VanEck teamed up with blockchain firm SolidX and applied for approval from SEC for their physically-backed BTC exchange-traded fund. The firm’s product would be listed for investors on Cboe’s BZX Exchange.
The U.S securities regulator looked at the VanEck ETF proposal in August, and instead of approving or disapproving it, the agency postponed its decision to a later date. That has been the case since, with various observers noting that its approval would help bring institutional investors to the burgeoning crypto market.

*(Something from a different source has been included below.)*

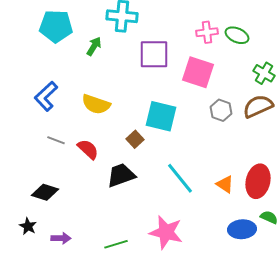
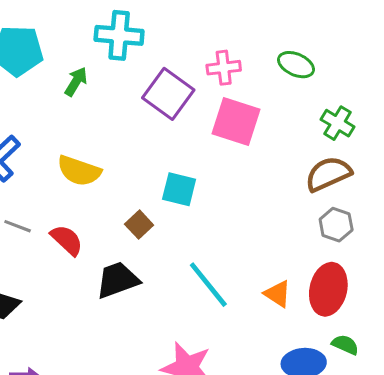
pink cross: (207, 32) -> (224, 68), moved
purple square: (154, 54) -> (168, 94), turned 36
gray hexagon: (221, 110) -> (336, 225), moved
cyan square: (161, 116) -> (179, 189), size x0.7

This is the second meeting in just a few months, with VanEck, SolidX, CBOE and the SEC meeting in early October this year. During this meeting, the applicants discussed how the crypto landscape has matured and how the SEC’s guidelines lack clarify.
The latest discussion centered on Cboe’s BZX and its proposed rule change that seeks to “list and trade shares of the VanEck SolidX Bitcoin Trust,” the SEC said in the memo.
More importantly, the VanEck/SolidX presentation revolved around a comparative assessment of the market, with Bitcoin as an asset being compared to traditional assets like gold, crude oil, and silver. Incidentally, all these assets have ETFs listed for trading in the market.
In their presentation, the crypto team tackled the issue of price formation and discovery across traditional commodities and Bitcoin.
In their analysis, the team argues that like “gold and silver, Bitcoin derives its value from its use as a ‘money substitute.'” They argued that the same couldn’t be said of crude oil, which qualifies as an “industrial commodity.”
The presentation also focused on the futures markets for the three traditional commodities, emphasizing that in all of them, empirical evidence revealed a correlation between their spot and futures prices.
Referring to them as “cointegrated,” the team showed how the spot and futures market prices have a tight correlation, “link” according to the VanEck team.
That, according to the presentation, also applies to the Bitcoin spot and futures market, with the price formation and discovery co-integrated and linked.
As such, the team detailed in their argument is evidence that the “futures markets perform a valuable role in price discovery” and that too is “evidence of a well-functioning capital market.”
Notable too is the team’s argument that Bitcoin is more resistant to potential market manipulation than gold, silver or crude oil, – assets that have ETFs.
While physical commodity assets like gold can suffer manipulation resulting from leaks by “insiders” such as when new sources of supply are discovered or if there are issues at a production site, such situations are generally “inapplicable,” to Bitcoin.
According to the SEC document, the claimants state that the arbitrage process gives Bitcoin advantages over commodities like oil. They added:
“The homogeneity of Bitcoin makes for a uniform worldwide market rather than regional semi-independent markets that result in non-fungibility and market fragmentation.”
Will the SEC budge after this latest meeting? It all depends on the regulator- even as its chair Jay Clayton recently argued that a lot still needs to be done regarding preventing “market manipulation” before an ETF hit the market.
Disclaimer: This is not investment advice. Cryptocurrencies are highly volatile assets and are very risky investments. Do your research and consult an investment professional before investing. Never invest more than you can afford to lose. Never borrow money to invest in cryptocurrencies.